28 Ağustostan 10 Eylüle kadar süren yürüyüşe Kayseri il teşkilatı da 9-10 Eylül günleri katıldı.
MUSTAFA KILIÇARSLAN’DA YÜRÜDÜ…
Av. Mustafa Kılıçarslan’da yürüyüşe katılanlar arasında yerini aldı.
Daha önce MHP’de ve Kocasinan ilçesinde önemli görevler yapmıştı.
O’da MHP’den kopanlar arasında yer alıyor.
Kendisinin o muazzam dağ tırmanışları ve doğa yürüyüşleri, katıldığı maratonları defalarca konu edinen haberler yapmıştım.
Bu kez Zafer partisinin yürüyüşünde kendisini yazmak nasip oldu.
Kendi şahsına münhasır önemli bir siyasi figür ilimiz için Kılıçaslan.
Önemli sosyal sorumluluk projelerine imza atan hukukçu kimliği ile tanınan vatansever bir isim.
Görevini biliyor ve layıkı ile de yapmaya çalışıyor.
ÖZDAĞ TARAFINDAN YAPILAN AÇIKLAMA
Prof.
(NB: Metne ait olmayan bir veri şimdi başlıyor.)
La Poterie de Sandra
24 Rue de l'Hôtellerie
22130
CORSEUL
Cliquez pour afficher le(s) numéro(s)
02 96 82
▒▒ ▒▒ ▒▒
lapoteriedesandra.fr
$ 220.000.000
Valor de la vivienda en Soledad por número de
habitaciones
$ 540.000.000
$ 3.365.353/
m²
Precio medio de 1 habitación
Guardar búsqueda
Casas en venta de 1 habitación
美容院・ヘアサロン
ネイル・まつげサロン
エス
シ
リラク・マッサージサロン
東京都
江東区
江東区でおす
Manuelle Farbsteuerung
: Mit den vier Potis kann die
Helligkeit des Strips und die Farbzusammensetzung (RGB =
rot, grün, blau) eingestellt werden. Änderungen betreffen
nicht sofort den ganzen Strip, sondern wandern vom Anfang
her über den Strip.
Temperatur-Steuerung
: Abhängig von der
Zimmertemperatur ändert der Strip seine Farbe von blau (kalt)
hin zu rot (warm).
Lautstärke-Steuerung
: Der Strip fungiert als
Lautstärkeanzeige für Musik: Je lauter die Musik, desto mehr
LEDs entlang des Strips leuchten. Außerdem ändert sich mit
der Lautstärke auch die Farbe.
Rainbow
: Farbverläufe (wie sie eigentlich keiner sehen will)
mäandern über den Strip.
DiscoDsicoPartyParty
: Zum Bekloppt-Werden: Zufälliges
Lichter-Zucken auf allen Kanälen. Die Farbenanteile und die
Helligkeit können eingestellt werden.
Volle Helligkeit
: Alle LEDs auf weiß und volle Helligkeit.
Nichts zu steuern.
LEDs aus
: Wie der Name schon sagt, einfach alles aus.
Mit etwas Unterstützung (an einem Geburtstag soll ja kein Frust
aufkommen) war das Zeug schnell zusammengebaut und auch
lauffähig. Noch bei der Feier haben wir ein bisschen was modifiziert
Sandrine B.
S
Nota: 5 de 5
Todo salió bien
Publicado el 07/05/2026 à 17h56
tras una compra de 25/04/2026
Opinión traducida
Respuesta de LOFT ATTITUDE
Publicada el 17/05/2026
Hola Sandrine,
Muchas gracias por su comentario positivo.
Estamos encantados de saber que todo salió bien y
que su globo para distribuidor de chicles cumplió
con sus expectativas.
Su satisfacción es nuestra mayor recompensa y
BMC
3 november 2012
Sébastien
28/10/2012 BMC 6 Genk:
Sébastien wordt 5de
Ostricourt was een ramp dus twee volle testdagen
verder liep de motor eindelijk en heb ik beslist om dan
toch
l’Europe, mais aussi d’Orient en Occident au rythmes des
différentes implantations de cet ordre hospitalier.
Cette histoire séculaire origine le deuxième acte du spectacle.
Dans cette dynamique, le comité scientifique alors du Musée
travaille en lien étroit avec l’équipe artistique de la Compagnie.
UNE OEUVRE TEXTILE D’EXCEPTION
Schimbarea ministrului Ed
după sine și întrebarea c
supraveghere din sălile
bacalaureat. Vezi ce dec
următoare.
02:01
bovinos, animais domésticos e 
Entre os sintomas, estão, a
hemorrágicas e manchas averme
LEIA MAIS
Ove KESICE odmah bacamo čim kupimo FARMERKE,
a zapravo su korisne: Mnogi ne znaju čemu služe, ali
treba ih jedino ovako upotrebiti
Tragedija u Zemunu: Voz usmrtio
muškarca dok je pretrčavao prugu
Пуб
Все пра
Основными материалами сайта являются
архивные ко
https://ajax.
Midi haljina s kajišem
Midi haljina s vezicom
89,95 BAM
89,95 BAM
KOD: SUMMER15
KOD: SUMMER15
Dr. Ümit Özdağ: 28 Ağustos'ta başlayan ve bugün Anıtkabir’de sona eren İstiklal Yolu Zafer Yürüyüşümüz, Akyurt Şehitler Çeşmesi’nde neticelendi.
İnebolu Türk Ocağı önünden başladık yürümeye ve 281 km’yi 101 sene sonra tekrar yürüdük. Yürüyüşümüzün her kilometresinde, İstiklal Harbi’nde bundan 103 yıl önce bu yolda cepheye silah ve cephane taşıyan, atalarımızın mübarek nefesini hissettik.
Hissederek yürüdük.
Her adımda, cumhuriyet ve bağımsızlığımızı borçlu olduğumuz o kağnıların gıcırtılı tekerleriyle bize eşlik ettiğini hissettik.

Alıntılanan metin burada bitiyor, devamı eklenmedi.